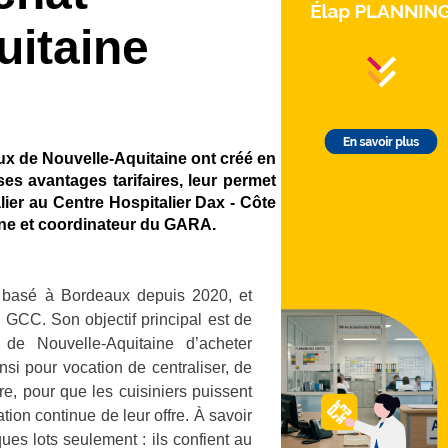
uitaine
ux de Nouvelle-Aquitaine ont créé en
es avantages tarifaires, leur permet
ier au Centre Hospitalier Dax - Côte
ine et coordinateur du GARA.
basé à Bordeaux depuis 2020, et
GCC. Son objectif principal est de
 de Nouvelle-Aquitaine d’acheter
si pour vocation de centraliser, de
re, pour que les cuisiniers puissent
ation continue de leur offre. À savoir
ues lots seulement : ils confient au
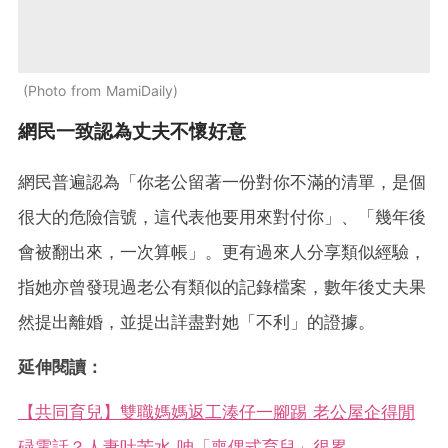
Photo from MamiDaily
網民一致認為丈夫不懷好意
網民普遍認為「你老公留著一份對你不滿的清單，是個
很大的危險信號，這代表他要用來對付你」、「幾年後
會被翻出來，一次算帳」。更有過來人分享類似經驗，
指她亦曾發現過老公有類似的記錄檔案，數年後丈夫果
然提出離婚，並提出詳盡對她「不利」的證據。
延伸閱讀：
【共同育兒】雙職媽媽返工湊仔一腳踢 老公屋企得閒
碌電話？人妻吐苦水 呻「喪偶式育兒」很累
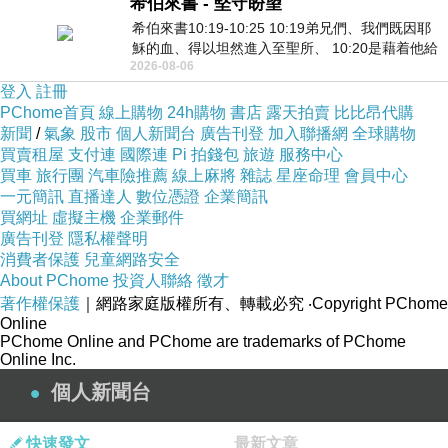
希伯來書 - 堅守盼望
希伯來書10:19-10:25 10:19弟兄們、我們既因耶
穌的血、得以坦然進入至聖所、 10:20是藉着他給
2026-08-06
我們開了一條又新又活的路從幔子經過
登入
註冊
PChome首頁
線上購物
24h購物
書店
露天拍賣
比比昂代購
新聞
/
氣象
股市
個人新聞台
廣告刊登
加入聯播網
全球購物
買賣租屋
支付連
國際連
Pi 拍錢包
旅遊
服務中心
買車
旅行團
汽車險推薦
線上麻將
雜誌
星座命理
會員中心
一元簡訊
直播達人
數位憑證
企業簡訊
買網址
虛擬主機
企業郵件
廣告刊登
隱私權聲明
消費者保護
兒童網路安全
About PChome
投資人聯絡
徵才
著作權保護
｜網路家庭版權所有、轉載必究
‧Copyright PChome
Online
PChome Online and PChome are trademarks of PChome
Online Inc.
個人新聞台
快速發文
最新文章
######
▸ **Work instructions**: Rewrite the text read from every item above as a JSON list of strings, with one string per line and no blank lines. Leave the pictures out of the answer.

▸ **Task result**:
[
  "uitaine",
  "ux de Nouvelle-Aquitaine ont créé en",
  "es avantages tarifaires, leur permet",
  "ier au Centre Hospitalier Dax - Côte",
  "ine et coordinateur du GARA.",
  "basé à Bordeaux depuis 2020, et",
  "GCC. Son objectif principal est de",
  " de Nouvelle-Aquitaine d’acheter",
  "si pour vocation de centraliser, de",
  "re, pour que les cuisiniers puissent",
  "ation continue de leur offre. À savoir",
  "ues lots seulement : ils confient au",
  "Photo from MamiDaily",
  "網民一致認為丈夫不懷好意",
  "網民普遍認為「你老公留著一份對你不滿的清單，是個",
  "很大的危險信號，這代表他要用來對付你」、「幾年後",
  "會被翻出來，一次算帳」。更有過來人分享類似經驗，",
  "指她亦曾發現過老公有類似的記錄檔案，數年後丈夫果",
  "然提出離婚，並提出詳盡對她「不利」的證據。",
  "延伸閱讀：",
  "【共同育兒】雙職媽媽返工湊仔一腳踢 老公屋企得閒",
  "碌電話？人妻吐苦水 呻「喪偶式育兒」很累",
  "希伯來書 - 堅守盼望",
  "希伯來書10:19-10:25 10:19弟兄們、我們既因耶",
  "穌的血、得以坦然進入至聖所、 10:20是藉着他給",
  "2026-08-06",
  "我們開了一條又新又活的路從幔子經過",
  "登入",
  "註冊",
  "PChome首頁",
  "線上購物",
  "24h購物",
  "書店",
  "露天拍賣",
  "比比昂代購",
  "新聞",
  "/",
  "氣象",
  "股市",
  "個人新聞台",
  "廣告刊登",
  "加入聯播網",
  "全球購物",
  "買賣租屋",
  "支付連",
  "國際連",
  "Pi 拍錢包",
  "旅遊",
  "服務中心",
  "買車",
  "旅行團",
  "汽車險推薦",
  "線上麻將",
  "雜誌",
  "星座命理",
  "會員中心",
  "一元簡訊",
  "直播達人",
  "數位憑證",
  "企業簡訊",
  "買網址",
  "虛擬主機",
  "企業郵件",
  "廣告刊登",
  "隱私權聲明",
  "消費者保護",
  "兒童網路安全",
  "About PChome",
  "投資人聯絡",
  "徵才",
  "著作權保護",
  "｜網路家庭版權所有、轉載必究",
  "‧Copyright PChome",
  "Online",
  "PChome Online and PChome are trademarks of PChome",
  "Online Inc.",
  "個人新聞台",
  "快速發文",
  "最新文章"
]